Theory in Practice

 

“You don’t make a photograph just with a camera. You bring to the act of photography all the pictures you have seen, the books you have read, the music you have heard, the people you have loved” – Ansel Adams

 

With this statement, Adams is capturing the very essence of photography.

“Photography” is not simply the use of a camera to record a permanent image of a subject. Images that justify any length of time spent looking at them require effort on the part of the photographer. Photography inescapably involves some level of technical knowledge, which expands with experience, and familiarity with one’s photographic equipment means that important images aren’t lost at the “decisive moment” as a result of fumbling about with various controls. But photography is so much more than the equipment or knowing how to use it.

It takes time to develop as a photographer. During that time, the individual is exposed to a huge variety of experiences which shape and refine the way in which they view things. Perspectives are changed, personal paradigms are shifted. Our experiences change the way in which we interact with our subjects. Reflecting on our experiences helps us to grow as we understand not only our subjects, but ourselves as both photographers and individuals.
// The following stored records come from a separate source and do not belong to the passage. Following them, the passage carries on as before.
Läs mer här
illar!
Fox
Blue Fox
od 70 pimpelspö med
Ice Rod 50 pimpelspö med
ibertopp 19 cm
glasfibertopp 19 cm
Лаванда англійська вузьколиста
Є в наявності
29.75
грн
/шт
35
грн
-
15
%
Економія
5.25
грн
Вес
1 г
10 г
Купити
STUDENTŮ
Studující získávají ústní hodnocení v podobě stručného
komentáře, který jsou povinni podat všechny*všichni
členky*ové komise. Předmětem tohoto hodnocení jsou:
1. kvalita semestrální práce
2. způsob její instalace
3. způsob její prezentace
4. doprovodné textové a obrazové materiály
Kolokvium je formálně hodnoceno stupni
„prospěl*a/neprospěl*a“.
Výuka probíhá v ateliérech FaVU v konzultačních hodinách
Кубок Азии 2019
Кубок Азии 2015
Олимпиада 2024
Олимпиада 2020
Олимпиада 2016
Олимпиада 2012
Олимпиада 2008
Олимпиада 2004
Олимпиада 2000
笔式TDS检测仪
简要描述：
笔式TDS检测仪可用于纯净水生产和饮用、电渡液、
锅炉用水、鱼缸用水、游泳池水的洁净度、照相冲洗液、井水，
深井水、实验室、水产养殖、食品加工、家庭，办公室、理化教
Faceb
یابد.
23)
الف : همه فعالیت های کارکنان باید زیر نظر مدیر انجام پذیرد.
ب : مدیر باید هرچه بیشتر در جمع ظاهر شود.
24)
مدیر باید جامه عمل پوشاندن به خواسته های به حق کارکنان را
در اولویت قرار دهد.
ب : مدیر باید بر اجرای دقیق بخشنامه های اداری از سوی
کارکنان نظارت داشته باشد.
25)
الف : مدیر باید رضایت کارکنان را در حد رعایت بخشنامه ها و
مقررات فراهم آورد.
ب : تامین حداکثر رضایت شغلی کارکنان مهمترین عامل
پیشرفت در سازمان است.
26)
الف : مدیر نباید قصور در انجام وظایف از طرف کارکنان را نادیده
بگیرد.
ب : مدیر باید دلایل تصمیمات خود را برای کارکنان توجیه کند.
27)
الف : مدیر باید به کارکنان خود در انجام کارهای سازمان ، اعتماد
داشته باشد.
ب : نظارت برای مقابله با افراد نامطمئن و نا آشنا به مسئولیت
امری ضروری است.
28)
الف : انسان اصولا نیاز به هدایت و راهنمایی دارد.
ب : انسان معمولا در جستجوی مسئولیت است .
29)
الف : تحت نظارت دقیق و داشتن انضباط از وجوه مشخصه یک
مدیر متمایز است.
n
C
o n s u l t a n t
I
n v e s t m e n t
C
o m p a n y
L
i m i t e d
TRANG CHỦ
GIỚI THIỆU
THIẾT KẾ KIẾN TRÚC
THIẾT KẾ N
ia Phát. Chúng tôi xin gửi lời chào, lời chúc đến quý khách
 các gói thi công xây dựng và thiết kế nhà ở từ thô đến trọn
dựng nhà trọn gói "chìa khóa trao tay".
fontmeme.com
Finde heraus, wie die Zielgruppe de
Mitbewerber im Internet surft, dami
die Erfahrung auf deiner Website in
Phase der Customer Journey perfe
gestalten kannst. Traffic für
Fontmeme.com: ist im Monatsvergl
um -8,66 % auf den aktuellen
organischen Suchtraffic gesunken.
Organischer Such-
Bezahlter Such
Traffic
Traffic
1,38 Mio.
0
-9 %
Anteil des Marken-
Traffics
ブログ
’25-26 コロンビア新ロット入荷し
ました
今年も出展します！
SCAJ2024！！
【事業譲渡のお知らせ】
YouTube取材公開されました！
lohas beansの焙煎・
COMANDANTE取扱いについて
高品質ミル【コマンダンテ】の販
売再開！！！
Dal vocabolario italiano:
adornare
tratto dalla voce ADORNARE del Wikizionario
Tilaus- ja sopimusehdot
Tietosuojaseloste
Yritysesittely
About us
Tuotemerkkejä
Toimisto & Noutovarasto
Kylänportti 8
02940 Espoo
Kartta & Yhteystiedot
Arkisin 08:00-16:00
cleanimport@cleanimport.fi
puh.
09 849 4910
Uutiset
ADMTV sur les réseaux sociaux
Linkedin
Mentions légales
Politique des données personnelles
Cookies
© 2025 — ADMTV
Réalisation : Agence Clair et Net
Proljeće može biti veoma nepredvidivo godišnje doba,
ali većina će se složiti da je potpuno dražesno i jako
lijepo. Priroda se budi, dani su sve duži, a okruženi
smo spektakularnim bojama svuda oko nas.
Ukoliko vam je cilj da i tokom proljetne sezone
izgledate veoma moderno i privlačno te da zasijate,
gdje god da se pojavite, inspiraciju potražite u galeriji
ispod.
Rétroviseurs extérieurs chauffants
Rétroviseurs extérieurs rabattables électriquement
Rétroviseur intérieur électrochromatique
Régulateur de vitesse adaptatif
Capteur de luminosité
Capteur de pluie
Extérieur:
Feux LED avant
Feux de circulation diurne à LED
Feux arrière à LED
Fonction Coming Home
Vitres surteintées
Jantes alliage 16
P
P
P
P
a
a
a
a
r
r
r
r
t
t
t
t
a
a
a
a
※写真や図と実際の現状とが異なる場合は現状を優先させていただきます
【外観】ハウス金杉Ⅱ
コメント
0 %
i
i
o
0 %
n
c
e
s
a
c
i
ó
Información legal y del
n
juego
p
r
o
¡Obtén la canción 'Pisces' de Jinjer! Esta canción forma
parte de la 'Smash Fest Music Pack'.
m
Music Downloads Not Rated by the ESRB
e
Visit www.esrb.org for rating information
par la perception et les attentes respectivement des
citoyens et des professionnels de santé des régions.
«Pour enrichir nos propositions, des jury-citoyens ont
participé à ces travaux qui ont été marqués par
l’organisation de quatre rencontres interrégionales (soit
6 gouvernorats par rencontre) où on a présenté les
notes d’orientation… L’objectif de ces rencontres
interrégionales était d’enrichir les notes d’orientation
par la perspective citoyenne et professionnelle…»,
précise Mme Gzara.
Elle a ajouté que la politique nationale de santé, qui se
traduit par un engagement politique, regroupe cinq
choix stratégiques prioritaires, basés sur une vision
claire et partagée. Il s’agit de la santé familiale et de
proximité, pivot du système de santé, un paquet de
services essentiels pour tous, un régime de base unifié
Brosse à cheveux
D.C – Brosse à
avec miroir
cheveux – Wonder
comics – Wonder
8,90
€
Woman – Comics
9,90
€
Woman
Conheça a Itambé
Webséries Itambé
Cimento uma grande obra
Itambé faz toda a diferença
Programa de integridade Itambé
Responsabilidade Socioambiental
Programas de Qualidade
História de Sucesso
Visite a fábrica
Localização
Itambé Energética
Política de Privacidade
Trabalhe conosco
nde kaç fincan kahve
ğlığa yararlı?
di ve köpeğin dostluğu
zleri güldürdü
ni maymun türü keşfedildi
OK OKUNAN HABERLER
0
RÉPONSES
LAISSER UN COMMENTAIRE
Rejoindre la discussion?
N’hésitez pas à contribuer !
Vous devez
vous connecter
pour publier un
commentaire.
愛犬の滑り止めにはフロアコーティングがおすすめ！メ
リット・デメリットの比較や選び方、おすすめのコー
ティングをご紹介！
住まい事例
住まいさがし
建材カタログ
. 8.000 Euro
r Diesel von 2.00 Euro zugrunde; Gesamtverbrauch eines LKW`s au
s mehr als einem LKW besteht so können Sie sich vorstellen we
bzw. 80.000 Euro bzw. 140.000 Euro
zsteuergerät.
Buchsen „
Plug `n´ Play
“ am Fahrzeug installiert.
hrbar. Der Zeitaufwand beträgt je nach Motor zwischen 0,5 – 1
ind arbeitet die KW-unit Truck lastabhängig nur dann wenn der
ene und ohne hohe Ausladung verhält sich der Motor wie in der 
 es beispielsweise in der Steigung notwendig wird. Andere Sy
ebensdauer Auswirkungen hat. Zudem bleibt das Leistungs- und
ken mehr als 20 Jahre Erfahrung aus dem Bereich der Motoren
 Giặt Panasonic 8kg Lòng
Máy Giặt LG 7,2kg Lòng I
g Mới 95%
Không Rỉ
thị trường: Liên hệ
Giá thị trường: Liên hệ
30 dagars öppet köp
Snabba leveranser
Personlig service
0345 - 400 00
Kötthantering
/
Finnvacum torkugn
We are products of our environment and, as is the case with so many disciplines, there is an element of “nature and nurture” (“nature” being that we are products of our environment), how proficient the practitioner becomes in a particular discipline is dependent upon how the individual not only strives for successes, but also embraces failure, analysing it and the reasons for it, accepting ambiguity and enthusiastically seeking as many questions as answers, in other words, “nurturing” ability through enriching understanding.